Proving Idempotency for general matrix

Question

Suppose that $a_1,...,a_n,b_1,...,b_n ∈ F $ are such that $\sum a_ib_i = 1_F$.

Let $J : F^n → F^n $ be the linear transformation whose standard matrix has $ij^{th}$ entry $a_ib_j$.

Prove that $J^2 = J$.

So I think I've figured out that the index in the matrix $F^2$ given by

$u_{ij} = a_ib_j = \sum_{c=1}^{n}\sum_{d=1}^{n} (a_ib_c)(b_ja_d)$

given that

$ \sum (a_ib_i) = 1 $

I think I got the above right, not 100% sure, but I still don't know where to go from this point onwards.

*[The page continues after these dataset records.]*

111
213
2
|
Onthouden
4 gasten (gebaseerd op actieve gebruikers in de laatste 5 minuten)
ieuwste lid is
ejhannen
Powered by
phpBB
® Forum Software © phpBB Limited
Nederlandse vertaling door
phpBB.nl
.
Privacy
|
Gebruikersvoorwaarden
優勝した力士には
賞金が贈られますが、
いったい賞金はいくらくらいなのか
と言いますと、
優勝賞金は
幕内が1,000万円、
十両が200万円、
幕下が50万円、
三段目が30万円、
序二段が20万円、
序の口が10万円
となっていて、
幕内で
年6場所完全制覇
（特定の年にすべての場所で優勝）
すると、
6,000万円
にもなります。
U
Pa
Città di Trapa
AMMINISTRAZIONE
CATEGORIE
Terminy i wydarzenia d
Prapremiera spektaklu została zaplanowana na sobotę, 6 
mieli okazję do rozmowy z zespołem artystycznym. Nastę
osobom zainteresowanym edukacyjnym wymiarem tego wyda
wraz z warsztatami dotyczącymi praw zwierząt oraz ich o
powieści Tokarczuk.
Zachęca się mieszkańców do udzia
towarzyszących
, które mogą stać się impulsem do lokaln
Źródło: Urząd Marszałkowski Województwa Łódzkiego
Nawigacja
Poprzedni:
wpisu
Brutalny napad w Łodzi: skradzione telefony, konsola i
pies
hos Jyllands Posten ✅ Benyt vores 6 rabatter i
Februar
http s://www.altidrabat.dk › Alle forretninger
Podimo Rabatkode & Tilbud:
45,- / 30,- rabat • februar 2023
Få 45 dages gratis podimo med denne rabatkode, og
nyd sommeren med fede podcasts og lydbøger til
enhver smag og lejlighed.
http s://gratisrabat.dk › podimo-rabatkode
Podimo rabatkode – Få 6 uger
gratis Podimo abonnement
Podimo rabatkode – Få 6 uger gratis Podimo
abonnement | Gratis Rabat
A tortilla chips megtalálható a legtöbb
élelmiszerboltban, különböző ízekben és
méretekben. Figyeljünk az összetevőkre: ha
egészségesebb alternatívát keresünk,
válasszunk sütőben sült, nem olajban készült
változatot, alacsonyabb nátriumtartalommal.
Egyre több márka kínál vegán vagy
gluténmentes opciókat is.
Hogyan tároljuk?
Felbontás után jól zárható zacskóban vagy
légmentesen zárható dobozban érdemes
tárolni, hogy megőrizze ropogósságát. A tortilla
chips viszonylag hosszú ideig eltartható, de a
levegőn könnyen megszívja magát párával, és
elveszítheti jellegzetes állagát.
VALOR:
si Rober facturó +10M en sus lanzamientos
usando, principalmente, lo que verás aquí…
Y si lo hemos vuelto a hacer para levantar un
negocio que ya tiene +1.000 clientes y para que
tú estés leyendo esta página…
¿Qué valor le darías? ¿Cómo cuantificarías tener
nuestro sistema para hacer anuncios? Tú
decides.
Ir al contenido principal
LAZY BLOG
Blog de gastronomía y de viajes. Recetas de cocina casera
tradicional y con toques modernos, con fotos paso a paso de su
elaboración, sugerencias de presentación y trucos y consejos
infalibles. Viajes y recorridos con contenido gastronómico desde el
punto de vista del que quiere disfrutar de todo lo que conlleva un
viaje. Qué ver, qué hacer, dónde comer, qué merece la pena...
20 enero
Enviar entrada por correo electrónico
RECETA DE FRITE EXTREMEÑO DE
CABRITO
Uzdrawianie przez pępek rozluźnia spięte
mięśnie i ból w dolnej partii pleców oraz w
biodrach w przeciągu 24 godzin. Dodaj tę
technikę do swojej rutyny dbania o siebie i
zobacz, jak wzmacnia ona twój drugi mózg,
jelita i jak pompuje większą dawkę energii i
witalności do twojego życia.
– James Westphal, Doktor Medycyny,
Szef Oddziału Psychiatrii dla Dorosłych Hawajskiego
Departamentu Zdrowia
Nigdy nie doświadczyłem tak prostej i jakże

Could someone help me out with that.

Thanks.

Answer 1

It might help you to know that, if you call $$a=\begin{pmatrix}a_1\\a_2\\\vdots\\a_n\end{pmatrix},\ \,b=\begin{pmatrix}b_1\\b_2\\\vdots\\b_n\end{pmatrix}$$

Then $J=a\cdot b^t$

So $J^2=\left(a\cdot b^t\right)\cdot\left(a\cdot b^t\right)=a\cdot\left(b^t\cdot a\right)\cdot b^t=a\cdot b^t=J$

If you like the calcs, by the way,

$$u_{ij}=\sum_{k=1}^n a_ib_ka_kb_j=a_ib_j\sum_{k=1}^na_kb_k=a_ib_j$$

Answer 2

Let $X=[x_{ij}]$ and $Y=[y_{ij}]$ be matrices, the first being $m\times n$ and the second being $n\times p$; then, for $1\le i\le m$ and $1\le j\le p$, the coefficient in place $(i,j)$ of $XY$ is $$ \sum_{k=1}^n x_{ik}y_{kj} $$ In your case, $x_{ik}=a_ib_k$ and $y_{kj}=a_kb_j$, so you have $$ \sum_{k=1}^n a_ib_ka_kb_j $$

There is no double summation for the entries of the matrix product.